A Stochastic Differential Equation Framework for Multi-Objective LLM Interactions: Dynamical Systems Analysis with Code Generation Applications
Shivani Shukla, Himanshu Joshi
TL;DR
The paper tackles the problem of unpredictable and competing objectives in iterative LLM interactions by introducing a stochastic differential equation framework that captures drift and diffusion in objective vectors: $d\mathbf{x} = \boldsymbol{\mu}(\mathbf{x}, \pi)dt + \boldsymbol{\sigma}(\mathbf{x}, \pi)d\mathbf{W}$. It provides a rigorous theoretical foundation including Euler-Maruyama discretization, an interference matrix to quantify cross-objective coupling, and eigenvalue-based criteria to characterize convergence regimes.
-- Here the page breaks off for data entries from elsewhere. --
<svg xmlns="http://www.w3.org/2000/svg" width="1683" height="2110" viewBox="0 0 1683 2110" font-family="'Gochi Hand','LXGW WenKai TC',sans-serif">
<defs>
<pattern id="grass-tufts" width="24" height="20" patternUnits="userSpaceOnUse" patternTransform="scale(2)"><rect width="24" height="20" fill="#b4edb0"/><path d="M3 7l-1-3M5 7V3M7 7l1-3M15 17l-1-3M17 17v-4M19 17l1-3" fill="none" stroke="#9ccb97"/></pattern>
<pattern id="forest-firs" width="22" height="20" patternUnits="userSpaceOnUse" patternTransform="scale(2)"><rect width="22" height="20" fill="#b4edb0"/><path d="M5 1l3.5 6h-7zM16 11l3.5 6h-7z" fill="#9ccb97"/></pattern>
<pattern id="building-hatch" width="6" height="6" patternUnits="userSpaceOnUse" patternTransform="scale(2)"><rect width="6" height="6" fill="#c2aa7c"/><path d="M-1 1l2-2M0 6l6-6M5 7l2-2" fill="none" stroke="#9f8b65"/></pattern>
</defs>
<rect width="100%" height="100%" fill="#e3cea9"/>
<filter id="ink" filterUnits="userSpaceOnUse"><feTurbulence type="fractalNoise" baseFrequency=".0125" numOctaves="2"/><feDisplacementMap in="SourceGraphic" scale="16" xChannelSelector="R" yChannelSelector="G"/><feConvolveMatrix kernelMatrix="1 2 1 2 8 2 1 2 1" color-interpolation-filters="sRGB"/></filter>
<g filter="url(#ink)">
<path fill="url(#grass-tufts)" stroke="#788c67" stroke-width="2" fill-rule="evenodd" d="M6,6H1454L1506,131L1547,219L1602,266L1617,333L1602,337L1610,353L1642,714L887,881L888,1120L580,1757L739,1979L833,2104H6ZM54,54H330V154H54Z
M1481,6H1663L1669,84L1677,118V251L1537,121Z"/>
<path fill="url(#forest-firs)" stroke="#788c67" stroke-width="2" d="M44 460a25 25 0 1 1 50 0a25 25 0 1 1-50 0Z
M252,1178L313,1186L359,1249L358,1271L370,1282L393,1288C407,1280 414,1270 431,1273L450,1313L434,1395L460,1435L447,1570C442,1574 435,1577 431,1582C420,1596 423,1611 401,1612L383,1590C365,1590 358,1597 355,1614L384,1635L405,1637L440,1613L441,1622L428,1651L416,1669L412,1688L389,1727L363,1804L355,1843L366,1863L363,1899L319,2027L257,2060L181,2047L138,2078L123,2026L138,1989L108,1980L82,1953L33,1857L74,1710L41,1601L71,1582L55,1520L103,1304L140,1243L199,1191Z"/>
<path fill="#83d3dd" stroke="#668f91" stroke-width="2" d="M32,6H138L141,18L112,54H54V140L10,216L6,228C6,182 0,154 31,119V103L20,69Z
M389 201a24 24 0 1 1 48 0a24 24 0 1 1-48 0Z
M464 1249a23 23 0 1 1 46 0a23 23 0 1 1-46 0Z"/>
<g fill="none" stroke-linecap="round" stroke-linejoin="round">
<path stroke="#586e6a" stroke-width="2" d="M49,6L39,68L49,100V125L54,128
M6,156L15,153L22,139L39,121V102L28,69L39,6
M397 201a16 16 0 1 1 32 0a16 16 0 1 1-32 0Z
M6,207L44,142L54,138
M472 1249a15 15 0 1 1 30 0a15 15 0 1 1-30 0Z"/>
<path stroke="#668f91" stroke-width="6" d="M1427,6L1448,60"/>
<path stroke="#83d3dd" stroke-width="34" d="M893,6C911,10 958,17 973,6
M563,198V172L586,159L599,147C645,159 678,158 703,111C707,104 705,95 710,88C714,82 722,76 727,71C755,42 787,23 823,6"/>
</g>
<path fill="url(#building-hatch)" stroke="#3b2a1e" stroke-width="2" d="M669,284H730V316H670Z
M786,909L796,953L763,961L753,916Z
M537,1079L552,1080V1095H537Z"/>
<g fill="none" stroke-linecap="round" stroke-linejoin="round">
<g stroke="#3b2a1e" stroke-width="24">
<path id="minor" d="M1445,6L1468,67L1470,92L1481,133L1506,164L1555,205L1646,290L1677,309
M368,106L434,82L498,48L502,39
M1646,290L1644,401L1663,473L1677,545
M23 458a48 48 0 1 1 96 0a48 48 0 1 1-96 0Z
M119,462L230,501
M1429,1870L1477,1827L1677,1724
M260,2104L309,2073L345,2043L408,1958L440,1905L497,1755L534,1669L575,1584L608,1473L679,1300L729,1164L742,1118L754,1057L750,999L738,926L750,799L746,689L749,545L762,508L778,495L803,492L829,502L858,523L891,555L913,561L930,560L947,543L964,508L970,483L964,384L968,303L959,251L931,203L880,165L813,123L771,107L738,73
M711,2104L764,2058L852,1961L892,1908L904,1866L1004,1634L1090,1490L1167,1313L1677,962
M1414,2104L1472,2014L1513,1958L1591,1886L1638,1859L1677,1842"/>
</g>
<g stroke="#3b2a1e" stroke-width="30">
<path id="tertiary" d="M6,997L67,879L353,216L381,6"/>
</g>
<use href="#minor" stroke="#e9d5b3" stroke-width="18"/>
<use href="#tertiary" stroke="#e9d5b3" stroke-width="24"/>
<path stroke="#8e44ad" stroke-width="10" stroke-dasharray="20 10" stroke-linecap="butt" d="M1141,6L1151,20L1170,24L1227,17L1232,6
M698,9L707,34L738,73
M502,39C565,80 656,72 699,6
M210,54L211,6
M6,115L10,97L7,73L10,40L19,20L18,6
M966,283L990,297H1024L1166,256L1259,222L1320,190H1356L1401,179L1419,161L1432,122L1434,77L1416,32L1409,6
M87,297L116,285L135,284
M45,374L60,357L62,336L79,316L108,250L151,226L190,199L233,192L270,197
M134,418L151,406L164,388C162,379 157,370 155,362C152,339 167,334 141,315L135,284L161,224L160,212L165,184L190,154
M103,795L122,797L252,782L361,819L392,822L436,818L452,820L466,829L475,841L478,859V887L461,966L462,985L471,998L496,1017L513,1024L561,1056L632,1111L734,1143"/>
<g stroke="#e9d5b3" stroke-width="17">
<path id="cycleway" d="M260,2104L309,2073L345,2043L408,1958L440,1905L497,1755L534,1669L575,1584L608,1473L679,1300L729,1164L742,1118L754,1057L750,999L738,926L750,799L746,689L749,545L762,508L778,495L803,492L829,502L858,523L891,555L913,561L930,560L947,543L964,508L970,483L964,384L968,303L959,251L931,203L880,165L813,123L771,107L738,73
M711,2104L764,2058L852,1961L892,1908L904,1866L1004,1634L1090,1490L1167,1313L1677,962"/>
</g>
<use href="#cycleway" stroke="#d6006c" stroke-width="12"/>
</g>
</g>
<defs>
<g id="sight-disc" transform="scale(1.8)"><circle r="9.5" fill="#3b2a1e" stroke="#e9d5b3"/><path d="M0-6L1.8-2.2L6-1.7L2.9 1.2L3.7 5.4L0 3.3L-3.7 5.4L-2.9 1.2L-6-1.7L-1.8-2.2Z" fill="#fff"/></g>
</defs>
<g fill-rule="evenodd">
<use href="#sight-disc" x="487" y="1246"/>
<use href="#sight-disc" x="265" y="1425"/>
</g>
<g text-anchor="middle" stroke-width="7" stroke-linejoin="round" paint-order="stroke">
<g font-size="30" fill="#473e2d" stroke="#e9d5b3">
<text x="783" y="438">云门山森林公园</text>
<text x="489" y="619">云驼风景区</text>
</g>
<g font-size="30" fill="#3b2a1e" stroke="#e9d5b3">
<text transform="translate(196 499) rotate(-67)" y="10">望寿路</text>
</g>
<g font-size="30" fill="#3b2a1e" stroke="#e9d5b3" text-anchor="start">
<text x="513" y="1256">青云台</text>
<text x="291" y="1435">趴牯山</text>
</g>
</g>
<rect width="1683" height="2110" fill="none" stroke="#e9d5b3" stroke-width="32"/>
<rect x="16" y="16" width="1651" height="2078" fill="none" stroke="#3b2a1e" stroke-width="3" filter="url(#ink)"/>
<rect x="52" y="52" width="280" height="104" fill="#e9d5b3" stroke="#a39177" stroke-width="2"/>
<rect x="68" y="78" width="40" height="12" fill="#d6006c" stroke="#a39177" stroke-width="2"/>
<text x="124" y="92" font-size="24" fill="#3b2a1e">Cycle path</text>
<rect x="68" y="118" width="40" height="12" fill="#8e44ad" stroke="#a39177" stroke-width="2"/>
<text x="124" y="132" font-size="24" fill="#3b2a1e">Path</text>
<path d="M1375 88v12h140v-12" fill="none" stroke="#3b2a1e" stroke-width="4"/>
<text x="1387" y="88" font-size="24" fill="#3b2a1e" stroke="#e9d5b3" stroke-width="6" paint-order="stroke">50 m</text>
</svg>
A code-generation proof-of-concept validates the framework across security, efficiency, and functionality, showing strategy-dependent dynamics with convergence rates $\rho$ in $[0.15,1.29]$ and predictive power up to $R^2=0.74$. The work demonstrates the value of dynamical-systems analysis for guiding multi-objective LLM algorithm design and suggests broad applicability beyond code generation to domains like content optimization, reasoning, and human–AI collaboration.
Abstract
We introduce a general stochastic differential equation framework for modelling multiobjective optimization dynamics in iterative Large Language Model (LLM) interactions. Our framework captures the inherent stochasticity of LLM responses through explicit diffusion terms and reveals systematic interference patterns between competing objectives via an interference matrix formulation. We validate our theoretical framework using iterative code generation as a proof-of-concept application, analyzing 400 sessions across security, efficiency, and functionality objectives. Our results demonstrate strategy-dependent convergence behaviors with rates ranging from 0.33 to 1.29, and predictive accuracy achieving R2 = 0.74 for balanced approaches. This work proposes the feasibility of dynamical systems analysis for multi-objective LLM interactions, with code generation serving as an initial validation domain.